→ **What this task involves**
Reproduce every line that appears below, precisely and completely.

Stored items

== Segment start ==

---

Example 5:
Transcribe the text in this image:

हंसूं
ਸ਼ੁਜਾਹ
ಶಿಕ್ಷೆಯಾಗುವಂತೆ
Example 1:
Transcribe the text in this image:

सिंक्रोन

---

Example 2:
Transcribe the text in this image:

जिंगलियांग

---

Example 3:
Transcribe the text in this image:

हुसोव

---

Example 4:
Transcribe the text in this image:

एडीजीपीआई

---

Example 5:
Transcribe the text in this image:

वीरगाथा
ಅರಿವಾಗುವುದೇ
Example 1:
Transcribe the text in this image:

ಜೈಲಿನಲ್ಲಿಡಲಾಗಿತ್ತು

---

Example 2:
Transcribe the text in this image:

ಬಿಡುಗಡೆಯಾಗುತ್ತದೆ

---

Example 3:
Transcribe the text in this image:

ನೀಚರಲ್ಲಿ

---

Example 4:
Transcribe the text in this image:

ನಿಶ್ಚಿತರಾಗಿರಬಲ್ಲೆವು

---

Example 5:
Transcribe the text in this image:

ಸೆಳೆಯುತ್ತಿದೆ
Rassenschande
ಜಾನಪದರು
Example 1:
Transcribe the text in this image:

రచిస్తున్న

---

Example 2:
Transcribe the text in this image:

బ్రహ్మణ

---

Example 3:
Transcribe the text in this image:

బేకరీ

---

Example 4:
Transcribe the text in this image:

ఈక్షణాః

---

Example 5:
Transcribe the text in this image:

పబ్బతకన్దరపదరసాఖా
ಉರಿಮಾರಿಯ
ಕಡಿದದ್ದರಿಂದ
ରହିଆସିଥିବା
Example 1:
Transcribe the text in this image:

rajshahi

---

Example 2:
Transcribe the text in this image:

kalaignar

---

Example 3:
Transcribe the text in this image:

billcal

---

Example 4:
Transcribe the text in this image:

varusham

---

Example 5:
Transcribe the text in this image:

== Segment end ==

→ **Result of the task**
---

Example 5:
Transcribe the text in this image:

हंसूं
ਸ਼ੁਜਾਹ
ಶಿಕ್ಷೆಯಾಗುವಂತೆ
Example 1:
Transcribe the text in this image:

सिंक्रोन

---

Example 2:
Transcribe the text in this image:

जिंगलियांग

---

Example 3:
Transcribe the text in this image:

हुसोव

---

Example 4:
Transcribe the text in this image:

एडीजीपीआई

---

Example 5:
Transcribe the text in this image:

वीरगाथा
ಅರಿವಾಗುವುದೇ
Example 1:
Transcribe the text in this image:

ಜೈಲಿನಲ್ಲಿಡಲಾಗಿತ್ತು

---

Example 2:
Transcribe the text in this image:

ಬಿಡುಗಡೆಯಾಗುತ್ತದೆ

---

Example 3:
Transcribe the text in this image:

ನೀಚರಲ್ಲಿ

---

Example 4:
Transcribe the text in this image:

ನಿಶ್ಚಿತರಾಗಿರಬಲ್ಲೆವು

---

Example 5:
Transcribe the text in this image:

ಸೆಳೆಯುತ್ತಿದೆ
Rassenschande
ಜಾನಪದರು
Example 1:
Transcribe the text in this image:

రచిస్తున్న

---

Example 2:
Transcribe the text in this image:

బ్రహ్మణ

---

Example 3:
Transcribe the text in this image:

బేకరీ

---

Example 4:
Transcribe the text in this image:

ఈక్షణాః

---

Example 5:
Transcribe the text in this image:

పబ్బతకన్దరపదరసాఖా
ಉರಿಮಾರಿಯ
ಕಡಿದದ್ದರಿಂದ
ରହିଆସିଥିବା
Example 1:
Transcribe the text in this image:

rajshahi

---

Example 2:
Transcribe the text in this image:

kalaignar

---

Example 3:
Transcribe the text in this image:

billcal

---

Example 4:
Transcribe the text in this image:

varusham

---

Example 5:
Transcribe the text in this image:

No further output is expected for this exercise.